Cocktail di movimenti shakerati nella danza

Cocktail di movimenti shakerati nella danzaCoreografia da «Bermudas Tequila Sunrise» – foto di Andrea Macchia

A teatro Una nuova intrigante coreografia di Michele Di Stefano presentata a Bolzano Danza

Pubblicato più di 6 anni faEdizione del 28 luglio 2018

Una luce arancione, calda, gioca a stemperarsi di tono per riaccendersi e ospitare nel suo grembo gioioso la danza. Colora in baldanza la grande scena del Teatro Comunale di Bolzano per la prima assoluta al Festival Bolzano Danza di Bermudas_Tequila Sunrise, spettacolo firmato da uno degli artisti più luminosi della danza italiana attuale: Michele Di Stefano.

Leone d’Argento della Biennale di Venezia 2014 diretta da Virgilio Sieni – premio a dir poco azzeccato -, curator della sezione Outdoor 2018 dello stesso festival altoatesino diretto da Emanuele Masi, il salernitano Di Stefano con il suo collettivo MK è uno sperimentatore solare, scientifico eppure leggero (ed è dote rara), capace di lasciare correre il pensiero nei corpi dando coinvolgente visione alle sue perspicaci divagazioni.

Nei suoi lavori  vibra lo spirito dei viaggiatori, curiosi del nuovo, mai ignari del passato.
Bermudas_Tequila Sunrise ci proietta in un’atmosfera tropicale, un sapore che, sarà anche per la strizzata d’occhio al cocktail del titolo, si espande allegramente dalla scena, una texture dello spazio shakerata dalla danza. A dare il via al pezzo è Marta Ciappina, capelli sciolti, abitino nero, calzettoni verdi, un vortice di movimento con braccia e gambe che toccano per slanci in rotazione lo spazio periferico alla danza.

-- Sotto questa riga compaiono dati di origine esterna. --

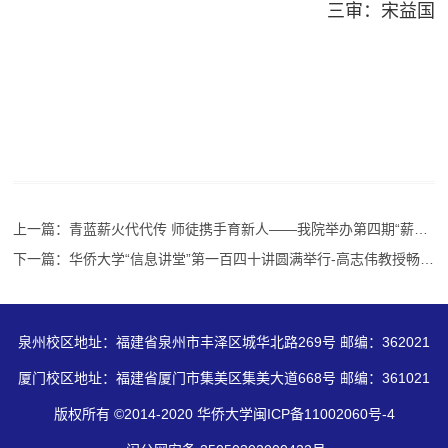
三审：宋益国
上一篇：青蓝薪火代代传 师徒携手育新人——我院举办第四期“薪火相传 青蓝共成长”师徒结对仪式
下一篇：华侨大学“信息讲堂”第一百四十讲圆满举行-高志伟教授畅谈工业系统故障诊断与容错控制前沿发展
泉州校区地址：福建省泉州市丰泽区城华北路269号 邮编：362021
厦门校区地址：福建省厦门市集美区集美大道668号 邮编：361021
版权所有 ©2014-2020 华侨大学闽ICP备11002060号-4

A lei si aggiungono, per entrate singole o di gruppo, gli altri, in tutto sono dieci, c’è anche Biagio Caravano, compagno di strada di MK dalla fondazione, performer e musicista. Bermudas è un progetto modulabile che può avere come interpreti da tre a tredici danzatori.

È un sistema coreografico che si basa su alcuni semplici movimenti, sviluppati per variazioni sempre più complesse per i 45 minuti dello spettacolo. Un moto perpetuo fatto di giri a braccia aperte, di slanci in torsione centrifuga, di fughe orizzontali nello spazio, di movimenti frontali al pubblico in linea verticale, e ancora in tondo. La musica di Kaytlin Aurelia Smith, Juan Atkins/Moritz Von Oswald, Underworld travolge come la danza in un flusso in cui l’incalzare del moto ridà luce al fascino del minimalismo.

Ed è così che mentre i dieci ruotano, camminano, si intrecciano con un virtuosismo non tecnicistico e contemporaneo, la mente va a Dance di Lucinda Childs e Philip Glass, un cult del postmodern con quella scioltezza democratica dello stare in scena, con quel variare il cammino all’infinito. Con Bermudas Di Stefano ha fatto il suo Dance, un pezzo di oggi in cui si sente la mano di un coreografo.